(Data for this task)
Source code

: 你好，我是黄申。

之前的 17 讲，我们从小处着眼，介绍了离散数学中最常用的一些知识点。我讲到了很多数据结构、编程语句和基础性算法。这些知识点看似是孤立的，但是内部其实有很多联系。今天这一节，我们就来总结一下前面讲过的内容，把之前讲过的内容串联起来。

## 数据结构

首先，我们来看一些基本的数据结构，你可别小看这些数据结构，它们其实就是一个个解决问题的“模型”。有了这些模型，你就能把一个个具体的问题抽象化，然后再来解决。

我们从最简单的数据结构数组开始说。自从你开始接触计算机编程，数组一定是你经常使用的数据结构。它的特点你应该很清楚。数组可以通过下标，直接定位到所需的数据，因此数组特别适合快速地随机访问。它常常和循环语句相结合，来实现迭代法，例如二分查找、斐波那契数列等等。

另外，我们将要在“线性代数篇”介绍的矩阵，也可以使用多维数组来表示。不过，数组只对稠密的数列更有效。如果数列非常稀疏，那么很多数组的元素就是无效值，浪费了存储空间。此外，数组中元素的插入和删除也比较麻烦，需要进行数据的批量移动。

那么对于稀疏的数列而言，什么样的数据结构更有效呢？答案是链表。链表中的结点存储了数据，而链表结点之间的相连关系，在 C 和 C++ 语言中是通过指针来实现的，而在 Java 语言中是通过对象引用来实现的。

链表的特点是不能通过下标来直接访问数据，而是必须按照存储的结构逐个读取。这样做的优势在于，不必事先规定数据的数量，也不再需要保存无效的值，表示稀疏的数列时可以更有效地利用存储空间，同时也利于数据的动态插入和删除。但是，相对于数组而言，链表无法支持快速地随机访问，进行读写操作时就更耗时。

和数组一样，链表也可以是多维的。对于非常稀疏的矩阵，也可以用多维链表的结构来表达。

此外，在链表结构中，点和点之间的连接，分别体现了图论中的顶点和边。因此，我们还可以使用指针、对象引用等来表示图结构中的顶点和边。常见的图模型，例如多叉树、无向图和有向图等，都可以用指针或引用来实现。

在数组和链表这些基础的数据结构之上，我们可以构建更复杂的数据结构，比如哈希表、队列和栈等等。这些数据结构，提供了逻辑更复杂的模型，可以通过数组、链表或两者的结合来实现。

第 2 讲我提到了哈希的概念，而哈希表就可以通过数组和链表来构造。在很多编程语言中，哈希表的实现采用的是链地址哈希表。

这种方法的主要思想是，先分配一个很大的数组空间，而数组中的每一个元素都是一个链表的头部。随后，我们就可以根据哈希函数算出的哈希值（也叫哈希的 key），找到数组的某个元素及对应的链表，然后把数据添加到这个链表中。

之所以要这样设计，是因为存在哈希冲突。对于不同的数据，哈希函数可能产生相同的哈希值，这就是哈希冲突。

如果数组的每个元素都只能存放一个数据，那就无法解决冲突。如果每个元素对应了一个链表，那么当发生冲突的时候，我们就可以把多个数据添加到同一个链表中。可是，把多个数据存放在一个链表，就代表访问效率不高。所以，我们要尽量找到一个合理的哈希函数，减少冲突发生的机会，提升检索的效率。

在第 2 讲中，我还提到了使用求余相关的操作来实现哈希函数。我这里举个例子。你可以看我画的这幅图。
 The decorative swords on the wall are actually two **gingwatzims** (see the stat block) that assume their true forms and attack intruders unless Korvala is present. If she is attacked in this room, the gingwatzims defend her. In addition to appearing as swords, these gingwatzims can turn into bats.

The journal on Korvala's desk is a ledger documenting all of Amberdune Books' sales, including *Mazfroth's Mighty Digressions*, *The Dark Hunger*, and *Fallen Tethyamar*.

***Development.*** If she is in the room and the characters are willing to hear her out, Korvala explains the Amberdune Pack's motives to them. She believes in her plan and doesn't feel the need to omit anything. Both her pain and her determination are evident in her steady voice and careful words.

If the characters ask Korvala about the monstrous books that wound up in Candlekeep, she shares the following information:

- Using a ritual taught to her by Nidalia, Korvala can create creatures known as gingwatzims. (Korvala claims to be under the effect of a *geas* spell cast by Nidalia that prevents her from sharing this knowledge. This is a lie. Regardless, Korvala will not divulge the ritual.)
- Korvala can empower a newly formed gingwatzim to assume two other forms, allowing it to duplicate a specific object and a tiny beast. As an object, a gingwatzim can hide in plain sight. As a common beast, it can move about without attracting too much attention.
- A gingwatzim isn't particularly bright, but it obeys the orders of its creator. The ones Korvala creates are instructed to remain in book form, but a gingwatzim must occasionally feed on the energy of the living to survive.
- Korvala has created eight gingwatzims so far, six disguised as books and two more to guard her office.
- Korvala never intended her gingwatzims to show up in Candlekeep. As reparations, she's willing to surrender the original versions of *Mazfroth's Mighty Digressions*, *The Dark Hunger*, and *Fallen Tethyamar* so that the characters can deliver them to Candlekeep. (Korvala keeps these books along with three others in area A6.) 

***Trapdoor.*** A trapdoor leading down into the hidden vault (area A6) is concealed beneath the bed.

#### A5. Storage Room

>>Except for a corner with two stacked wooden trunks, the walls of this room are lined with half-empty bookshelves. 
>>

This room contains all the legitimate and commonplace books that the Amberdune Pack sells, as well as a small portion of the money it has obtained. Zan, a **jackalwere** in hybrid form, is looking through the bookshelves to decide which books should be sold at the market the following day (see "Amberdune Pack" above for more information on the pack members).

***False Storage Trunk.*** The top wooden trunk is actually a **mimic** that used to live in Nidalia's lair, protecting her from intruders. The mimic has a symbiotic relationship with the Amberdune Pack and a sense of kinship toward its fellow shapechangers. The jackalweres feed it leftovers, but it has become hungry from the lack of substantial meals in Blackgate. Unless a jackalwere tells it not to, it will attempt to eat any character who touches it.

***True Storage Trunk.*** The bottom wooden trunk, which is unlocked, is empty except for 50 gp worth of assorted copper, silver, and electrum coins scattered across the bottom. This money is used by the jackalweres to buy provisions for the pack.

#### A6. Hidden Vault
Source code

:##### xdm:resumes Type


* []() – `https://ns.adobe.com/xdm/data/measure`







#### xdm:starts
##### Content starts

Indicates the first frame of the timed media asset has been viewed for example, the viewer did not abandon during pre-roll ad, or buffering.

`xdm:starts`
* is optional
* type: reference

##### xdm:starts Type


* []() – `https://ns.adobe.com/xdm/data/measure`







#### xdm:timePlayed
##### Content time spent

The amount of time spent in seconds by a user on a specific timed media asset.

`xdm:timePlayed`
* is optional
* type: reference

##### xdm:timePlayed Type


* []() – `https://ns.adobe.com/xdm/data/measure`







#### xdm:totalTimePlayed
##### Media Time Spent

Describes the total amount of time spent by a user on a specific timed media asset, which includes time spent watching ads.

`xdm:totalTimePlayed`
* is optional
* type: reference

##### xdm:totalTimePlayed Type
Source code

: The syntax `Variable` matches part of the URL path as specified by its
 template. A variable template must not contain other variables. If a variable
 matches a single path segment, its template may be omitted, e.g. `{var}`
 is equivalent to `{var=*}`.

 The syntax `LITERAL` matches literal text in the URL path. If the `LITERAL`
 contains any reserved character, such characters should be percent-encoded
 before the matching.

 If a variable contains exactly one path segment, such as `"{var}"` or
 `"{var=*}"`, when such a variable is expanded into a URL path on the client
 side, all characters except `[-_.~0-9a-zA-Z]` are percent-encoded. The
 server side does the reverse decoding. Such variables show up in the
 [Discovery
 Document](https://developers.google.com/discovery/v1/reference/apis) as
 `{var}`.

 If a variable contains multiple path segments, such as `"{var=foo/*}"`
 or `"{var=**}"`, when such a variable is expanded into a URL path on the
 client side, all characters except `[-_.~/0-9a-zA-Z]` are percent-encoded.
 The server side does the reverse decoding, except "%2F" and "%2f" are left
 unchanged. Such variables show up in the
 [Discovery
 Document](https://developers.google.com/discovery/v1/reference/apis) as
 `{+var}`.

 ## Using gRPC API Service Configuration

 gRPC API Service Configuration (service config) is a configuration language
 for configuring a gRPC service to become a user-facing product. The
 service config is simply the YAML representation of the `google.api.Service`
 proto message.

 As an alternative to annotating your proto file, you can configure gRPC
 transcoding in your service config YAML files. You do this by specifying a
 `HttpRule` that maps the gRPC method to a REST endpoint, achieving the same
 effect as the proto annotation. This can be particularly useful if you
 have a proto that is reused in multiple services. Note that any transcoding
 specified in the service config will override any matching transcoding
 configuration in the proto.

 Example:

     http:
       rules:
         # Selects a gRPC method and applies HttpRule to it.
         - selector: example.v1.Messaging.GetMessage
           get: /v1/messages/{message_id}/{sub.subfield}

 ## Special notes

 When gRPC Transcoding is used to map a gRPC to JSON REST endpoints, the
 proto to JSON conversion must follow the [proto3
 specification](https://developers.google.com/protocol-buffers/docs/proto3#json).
(End Data for this task)
What is expected >>
When the line containing "proto message." is reached, return it and every later line through the end of the listing above, unaltered and alone.

Output for this task >>
 proto message.

 As an alternative to annotating your proto file, you can configure gRPC
 transcoding in your service config YAML files. You do this by specifying a
 `HttpRule` that maps the gRPC method to a REST endpoint, achieving the same
 effect as the proto annotation. This can be particularly useful if you
 have a proto that is reused in multiple services. Note that any transcoding
 specified in the service config will override any matching transcoding
 configuration in the proto.

 Example:

     http:
       rules:
         # Selects a gRPC method and applies HttpRule to it.
         - selector: example.v1.Messaging.GetMessage
           get: /v1/messages/{message_id}/{sub.subfield}

 ## Special notes

 When gRPC Transcoding is used to map a gRPC to JSON REST endpoints, the
 proto to JSON conversion must follow the [proto3
 specification](https://developers.google.com/protocol-buffers/docs/proto3#json).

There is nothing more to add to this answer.